For anyone who lives under a rock and is unsure how to read the hints we’re being given when clothing is mentioned, here’s a quick guide:
Western clothing = liberated
Pakistani clothing = oppressed and/or oppressive
(The one exception to this is the security guard who accompanies the “rescue” team and wears a “flowing white tunic.” But it’s possible he had just left his Western business suit at home that day.)
For example, we’re told that in Britain, “women dress, date and marry as they please,” while in Pakistan, “women cover their heads.” (Head-covering as one possible manifestation of a woman dressing as she pleases isn’t looked at here.) When the team shows up as “strangers in Western clothes” to the home of one young woman, we’re specifically told that her brother wears a salwar kameez, and the girl is in a headscarf and tunic. This is (supposedly) the clothing of the imposed traditional culture.
When they meet another young woman, she is wearing “a black niqab that [covers] everything but her sad brown eyes.” Her desire for freedom is articulated in conjunction with the writer’s note that the girl usually wears jeans. (Oh, jeans, the magical saviour of women and guarantee that we will be free from abuse.) It is only when she is able to “[lower] her niqab enough to reveal her long, dark hair and pretty earrings” that we can hear more about her. The tired image of needing to go behind the veil to know more about Muslim women rears its (presumably liberated, uncovered) head once more. The article is peppered with clothing reference that become markers of other-ness and oppression.
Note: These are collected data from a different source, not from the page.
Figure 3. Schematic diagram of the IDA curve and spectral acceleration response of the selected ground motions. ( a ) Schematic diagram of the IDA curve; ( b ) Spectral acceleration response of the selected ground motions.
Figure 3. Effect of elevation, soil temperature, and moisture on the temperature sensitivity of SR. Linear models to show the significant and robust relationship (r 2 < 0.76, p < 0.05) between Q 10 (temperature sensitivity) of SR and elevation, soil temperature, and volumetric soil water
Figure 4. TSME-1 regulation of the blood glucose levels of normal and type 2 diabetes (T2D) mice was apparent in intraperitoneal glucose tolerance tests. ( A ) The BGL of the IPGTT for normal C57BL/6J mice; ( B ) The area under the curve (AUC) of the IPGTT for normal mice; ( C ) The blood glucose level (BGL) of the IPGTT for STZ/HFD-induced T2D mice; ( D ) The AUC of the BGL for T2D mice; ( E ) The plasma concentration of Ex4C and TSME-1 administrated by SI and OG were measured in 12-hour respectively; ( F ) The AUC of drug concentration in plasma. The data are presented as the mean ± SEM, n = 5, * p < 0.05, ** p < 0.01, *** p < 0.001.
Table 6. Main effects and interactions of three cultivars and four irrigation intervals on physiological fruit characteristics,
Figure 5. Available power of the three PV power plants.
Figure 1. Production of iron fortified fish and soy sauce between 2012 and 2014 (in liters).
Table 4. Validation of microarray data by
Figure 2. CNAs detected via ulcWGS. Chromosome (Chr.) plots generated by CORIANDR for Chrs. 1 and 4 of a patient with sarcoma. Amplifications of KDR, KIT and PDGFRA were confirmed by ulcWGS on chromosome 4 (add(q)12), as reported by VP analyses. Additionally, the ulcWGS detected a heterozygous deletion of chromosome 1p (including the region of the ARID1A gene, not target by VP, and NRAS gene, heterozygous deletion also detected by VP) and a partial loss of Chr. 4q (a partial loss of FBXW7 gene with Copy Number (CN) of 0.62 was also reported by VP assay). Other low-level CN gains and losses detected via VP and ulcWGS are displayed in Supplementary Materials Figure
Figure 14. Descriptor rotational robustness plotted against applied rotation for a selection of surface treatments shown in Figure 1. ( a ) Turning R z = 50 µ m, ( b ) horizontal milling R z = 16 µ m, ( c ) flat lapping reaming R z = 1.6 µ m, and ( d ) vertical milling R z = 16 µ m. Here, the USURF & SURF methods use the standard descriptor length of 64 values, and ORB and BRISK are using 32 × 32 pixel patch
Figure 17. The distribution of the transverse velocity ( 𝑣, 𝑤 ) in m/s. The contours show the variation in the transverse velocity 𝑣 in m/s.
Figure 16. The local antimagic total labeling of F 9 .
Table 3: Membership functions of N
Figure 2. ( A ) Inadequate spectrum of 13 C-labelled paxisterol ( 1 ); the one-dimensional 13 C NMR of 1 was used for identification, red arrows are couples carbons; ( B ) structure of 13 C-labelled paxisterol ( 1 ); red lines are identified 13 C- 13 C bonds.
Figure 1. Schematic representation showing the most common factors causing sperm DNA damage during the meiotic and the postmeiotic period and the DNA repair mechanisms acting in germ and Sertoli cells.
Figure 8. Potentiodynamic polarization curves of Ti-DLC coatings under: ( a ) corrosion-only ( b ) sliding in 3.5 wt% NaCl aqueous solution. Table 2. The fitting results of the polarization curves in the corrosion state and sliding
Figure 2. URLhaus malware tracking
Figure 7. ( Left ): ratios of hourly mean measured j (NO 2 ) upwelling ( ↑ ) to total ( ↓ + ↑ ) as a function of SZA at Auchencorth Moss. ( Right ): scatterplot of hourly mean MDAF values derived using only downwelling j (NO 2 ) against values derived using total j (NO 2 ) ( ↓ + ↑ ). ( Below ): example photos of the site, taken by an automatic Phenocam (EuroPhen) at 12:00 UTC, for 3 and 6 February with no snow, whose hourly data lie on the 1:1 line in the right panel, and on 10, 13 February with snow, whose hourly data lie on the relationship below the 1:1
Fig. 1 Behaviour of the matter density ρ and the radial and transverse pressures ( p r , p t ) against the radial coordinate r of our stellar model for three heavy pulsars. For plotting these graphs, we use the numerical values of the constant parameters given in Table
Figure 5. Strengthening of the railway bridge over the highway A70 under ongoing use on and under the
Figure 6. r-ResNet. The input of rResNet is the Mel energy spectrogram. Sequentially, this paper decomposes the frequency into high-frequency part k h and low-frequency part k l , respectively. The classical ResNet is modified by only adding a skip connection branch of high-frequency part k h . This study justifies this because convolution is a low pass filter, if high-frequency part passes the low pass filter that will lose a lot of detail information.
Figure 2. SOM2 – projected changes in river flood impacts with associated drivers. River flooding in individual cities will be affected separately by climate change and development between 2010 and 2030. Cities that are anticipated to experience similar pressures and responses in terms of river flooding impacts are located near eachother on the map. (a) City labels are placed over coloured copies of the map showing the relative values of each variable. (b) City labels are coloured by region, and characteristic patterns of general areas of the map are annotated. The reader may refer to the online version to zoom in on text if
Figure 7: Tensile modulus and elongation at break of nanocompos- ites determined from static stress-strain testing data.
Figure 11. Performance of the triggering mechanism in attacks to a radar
Let’s move to look at how Helen Rawlins’ appearance is described. First we learn that she manages to “[look] cool in a proper navy blue suit, despite the near-100-degree heat.” (Take a minute for yourself to think about what is meant by “proper” here.) Then we learn that “Even her haircut makes sense — close-cropped in the intense summer heat.”
So, let’s get this straight. We should admire her for wearing a suit (and even pulling off a cool-looking façade) despite the heat. In addition, we should admire her for having a sensible haircut because of the heat. Anyone else seeing a double standard? Never mind that the “loose-fitting” and “draped” clothing that the Pakistani people in the article wear is never given any credit for potentially also being suited for the climate.
I’m not saying that the writer of the article was making any of this stuff up, or that clothing should never be included in descriptions of people. But we all know that what an author chooses to include or not include in their descriptions of people can tell us a lot about the lens that the writer is looking through, and can help shape the internal assumptions that readers make. Moreover, the links that the writer makes (freedom with wearing jeans, head-covering as an imposed tradition) create clear distinctions of who has power and agency.
So when people are reading this article, what are they learning about folks who wear South Asian clothing? What are they learning about people who wear Western clothing? What assumptions are they going to make when they see women dressed in various ways on the street or on the bus?
And what possibilities are allowed for the many women whose lives are so much more complex than what can be read from their clothes?